En cambio, Chith, la Conciencia total, es esencial para todos. Chith es como el agua. Nadie puede sobrevivir sin agua. El agua es crucial para la vida. Por lo tanto, el agua es una forma de la Divinidad. Todos necesitan agua, ya sean millonarios o mendigos, renunciantes o hedonistas. Esta agua es jnana: el conocimiento, la Conciencia. Mezclen azúcar y agua. El resultado no es ni azúcar ni agua, sino jarabe. Unan Sath y Chith, y en ustedes fluirá el jarabe de Ananda (la bienaventuranza).

Estudiantes: piensen en Dios por un lado, y sigan la educación mundana por el otro. Experimenten la dulzura de la vida por la unión de estos dos. La vida está destinada a servir a los demás. Debemos tener cuidado de no causar sufrimiento a los demás. Adquieran habilidades y conocimientos que beneficien a ustedes, a la sociedad y al mundo. No aprendan solo para cumplir sus intereses egoístas. Si quieren caer en un estado egoísta, ¿por qué tomarse la molestia de educarse? ¡No necesitan escrituras ni indagación espiritual para llegar a ser egoístas! Pero para obtener la generosidad, definitivamente necesitan educación.

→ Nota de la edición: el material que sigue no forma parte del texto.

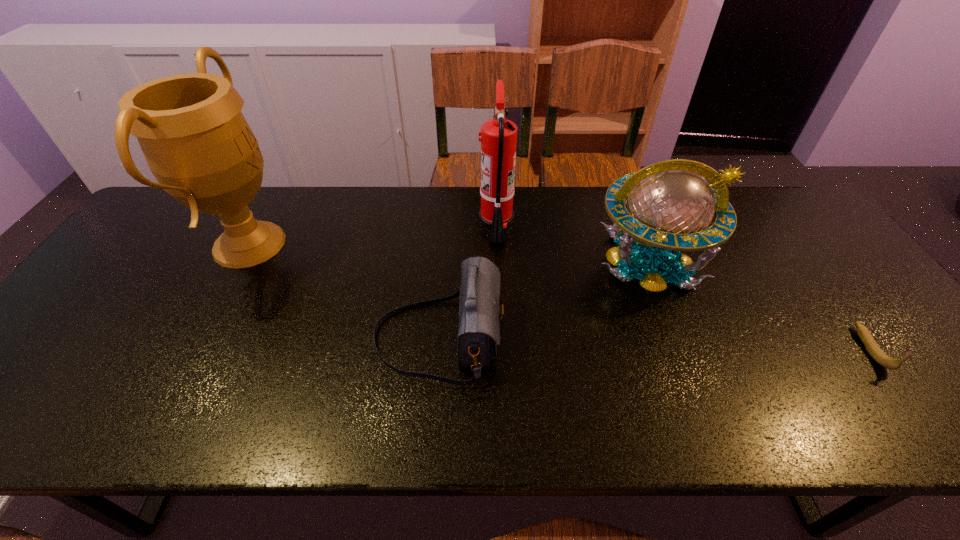
Where is `free area in between the globe and the shortest object`? free area in between the globe and the shortest object is located at coordinates (759, 305).

Image resolution: width=960 pixels, height=540 pixels. I want to click on the second closest object to the third shortest object, so click(479, 312).

Find the location of a particular element. This screenshot has width=960, height=540. object that stands as the fourth closest to the second tallest object is located at coordinates (874, 350).

You are a GUI agent. You are given a task and a screenshot of the screen. Output one action in this format:
    pyautogui.click(x=<x>, y=<y>)
    Task: Click on the vacant region that satisfies the following two spatial constraints: 1. on the engravings side of the leftmost object; 2. on the right side of the second shortest object
    
    Given the screenshot: What is the action you would take?
    pyautogui.click(x=199, y=337)

Where is `free spot that satisfies the following two spatial constraints: 1. on the engravings side of the fourth tallest object; 2. on the left side of the leftmost object`? free spot that satisfies the following two spatial constraints: 1. on the engravings side of the fourth tallest object; 2. on the left side of the leftmost object is located at coordinates (199, 337).

I want to click on free space that satisfies the following two spatial constraints: 1. on the back side of the third shortest object; 2. on the engravings side of the leftmost object, so click(643, 244).

The width and height of the screenshot is (960, 540). Find the location of `vacant space that satisfies the following two spatial constraints: 1. on the engravings side of the trophy; 2. on the back side of the globe`. vacant space that satisfies the following two spatial constraints: 1. on the engravings side of the trophy; 2. on the back side of the globe is located at coordinates (241, 260).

En los últimos diez días, ustedes han participado en este Curso de Verano sobre cultura y espiritualidad. Sathya y Dharma: esto es nuestra cultura. Maatru Devo Bhava, Pitru Devo Bhava, Acharya Devo Bhava: esto constituye nuestra cultura. Cuando mantengan en vista estas tres máximas, cuando experimenten la Divinidad en estas tres relaciones, solo entonces experimentarán la unidad de la cultura y la espiritualidad, o la unidad de la materia y la energía.

Materia + Energía = Dios.

Ofrezcan los recursos mundanos de vuelta al mundo, en formas útiles. No hay nada inútil en ninguna parte. Vemos una ramita en el suelo y pensamos que es inútil. No, no. Incluso eso es útil, por ejemplo, como escarbadientes. Pero hoy, el hombre mismo es inútil y está desperdiciado. ¿Por qué? El hombre no conoce su propio valor. ¿Cuál es su valor? El hombre basa erróneamente su valía en la posición, la fama, los títulos y el dinero. Sí, todo esto puede desearse, pero dentro de ciertos límites. Cuando cruzamos los límites, se vuelven peligrosos en lugar de brindar disfrute.

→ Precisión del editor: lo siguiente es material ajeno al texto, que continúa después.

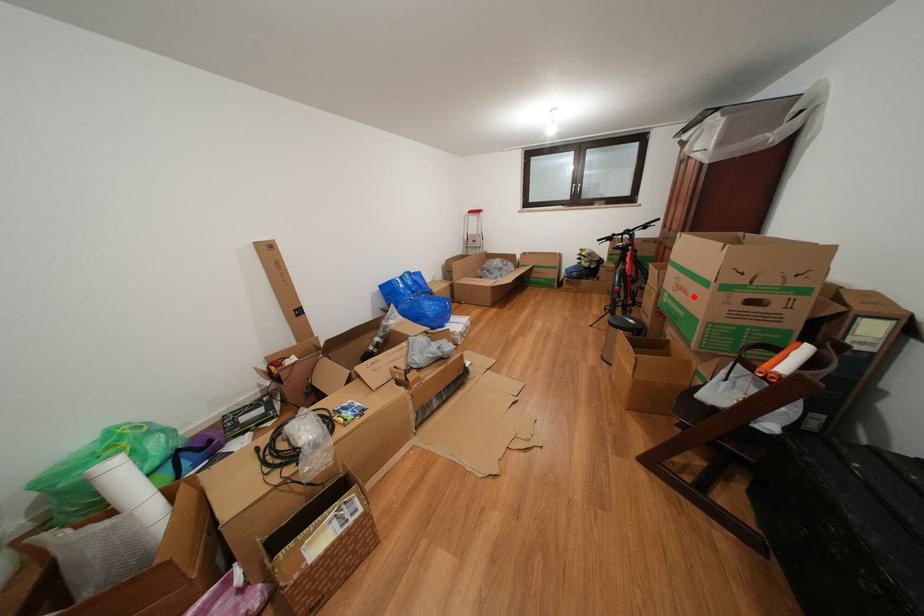
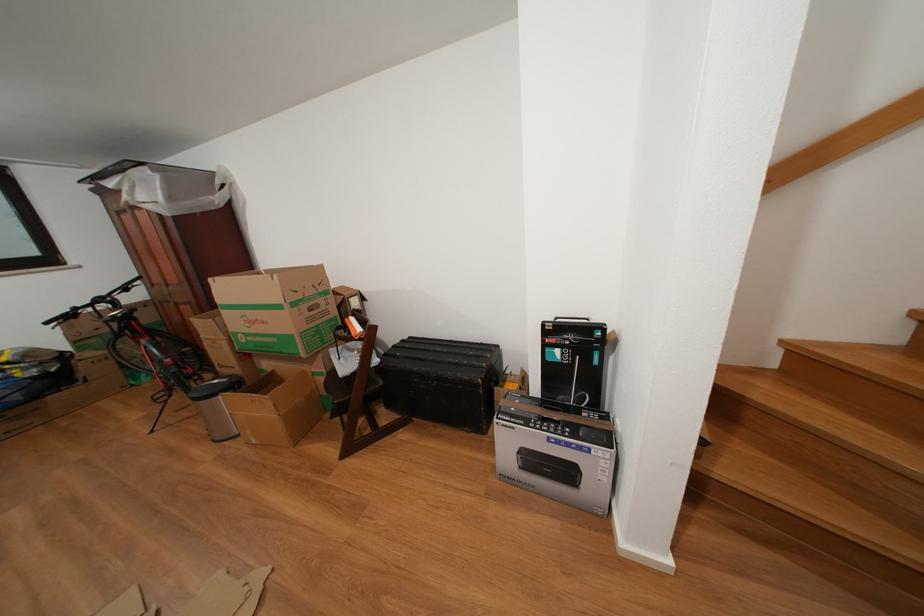
The point at the highlighted location is marked in the first image. Where is the corresponding point in the second image?

(272, 328)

Supongamos que tienen sed. Sacian su sed con un vaso de agua. Pero el hombre de hoy dice: «No estoy satisfecho con un vaso. ¡Quiero beber todo el río Ganges!». Si intentan beber el Ganges, se ahogarán. Esto es solo peligro, no disfrute. Otro ejemplo. Necesitan aire para vivir. ¿Intentan inhalar todo el aire del mundo? Los cinco elementos deben usarse dentro de límites. El cuerpo necesita calor para sobrevivir. Pero el cuerpo no puede funcionar con un calor excesivo, como una temperatura de 40.5°C. Tengan límites, tengan límites, tengan límites.

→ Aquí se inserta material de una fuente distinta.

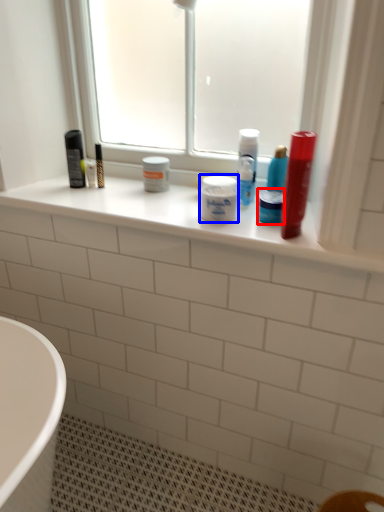
Question: Which object appears closest to the camera in this image, mouthwash (highlighted by a red box) or toiletry (highlighted by a blue box)?

Choices:
 (A) mouthwash
 (B) toiletry

Answer: (B)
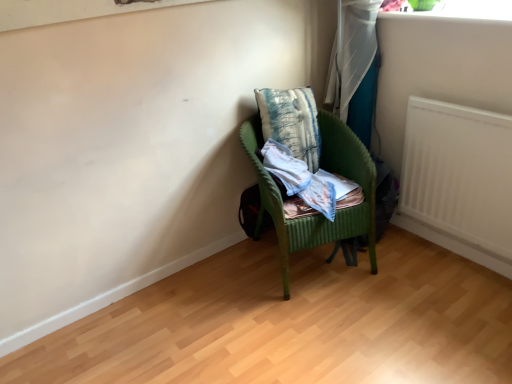
At what (x,y) coordinates should I click in order to perform the action: click on vacant area that lies in front of green wicker chair at center. Please return your answer as a coordinate pair (x, y). Looking at the image, I should click on (330, 325).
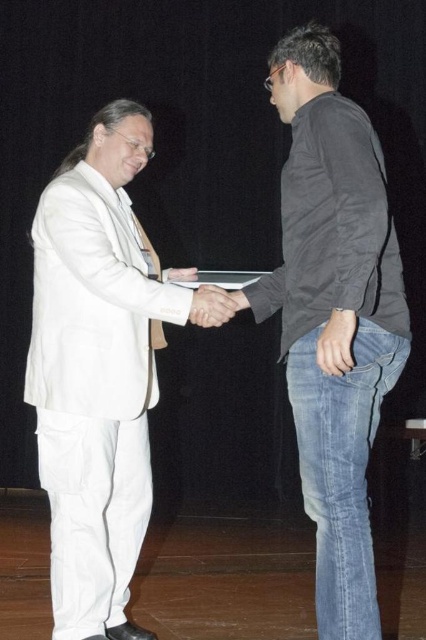
How distant is white matte suit at left from matte black hand at center?

white matte suit at left and matte black hand at center are 36.29 inches apart.

Between point (49, 260) and point (333, 353), which one is positioned in front?

Point (333, 353)

What are the coordinates of `white matte suit at left` in the screenshot? It's located at (97, 371).

Is point (362, 236) closer to camera compared to point (201, 307)?

Yes.

Between dark gray cotton shirt at center and white matte hand at center, which one is positioned lower?

dark gray cotton shirt at center is below.

Describe the element at coordinates (331, 310) in the screenshot. The image size is (426, 640). I see `dark gray cotton shirt at center` at that location.

Where is `dark gray cotton shirt at center`? The height and width of the screenshot is (640, 426). dark gray cotton shirt at center is located at coordinates (331, 310).

Is point (58, 433) farther from viewer compared to point (227, 298)?

No, (58, 433) is in front of (227, 298).

Does white matte suit at left have a larger size compared to white matte hand at center?

Yes.

Where is `white matte suit at left`? Image resolution: width=426 pixels, height=640 pixels. white matte suit at left is located at coordinates (97, 371).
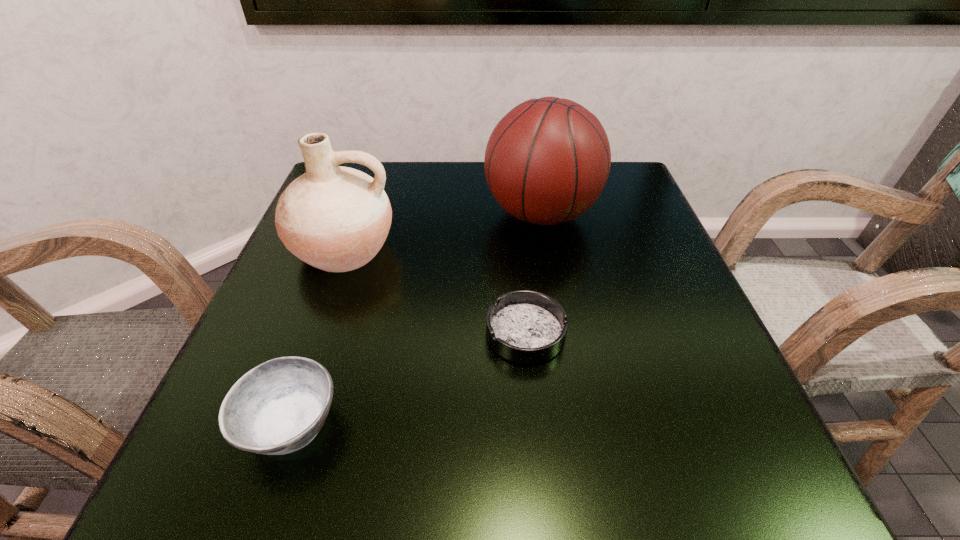
Identify the location of object that is at the far edge. (547, 160).

I want to click on object that is at the near edge, so click(278, 407).

The height and width of the screenshot is (540, 960). What are the coordinates of `pottery that is at the left edge` in the screenshot? It's located at (334, 218).

Identify the location of ashtray positioned at the left edge. The width and height of the screenshot is (960, 540). (278, 407).

Find the location of `object that is at the right edge`. object that is at the right edge is located at coordinates (547, 160).

Locate an element on the screen. This screenshot has width=960, height=540. object that is at the near left corner is located at coordinates (278, 407).

The image size is (960, 540). In order to click on object situated at the far right corner in this screenshot , I will do `click(547, 160)`.

At what (x,y) coordinates should I click in order to perform the action: click on free space at the far edge of the desktop. Please return your answer as a coordinate pair (x, y). This screenshot has height=540, width=960. Looking at the image, I should click on (439, 212).

Image resolution: width=960 pixels, height=540 pixels. In the image, there is a desktop. In order to click on vacant space at the left edge in this screenshot , I will do `click(292, 325)`.

Identify the location of vacant space at the right edge. The height and width of the screenshot is (540, 960). (612, 217).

Estudiantes: sigan su educación, adquieran posiciones y eliminen el malestar que aqueja a la sociedad. Hay muchas agitaciones a nuestro alrededor. Todos ustedes deben establecer la paz y la seguridad en la sociedad, y destacarse como ejemplos. Con este deseo los bendigo, y doy por concluido mi largo discurso.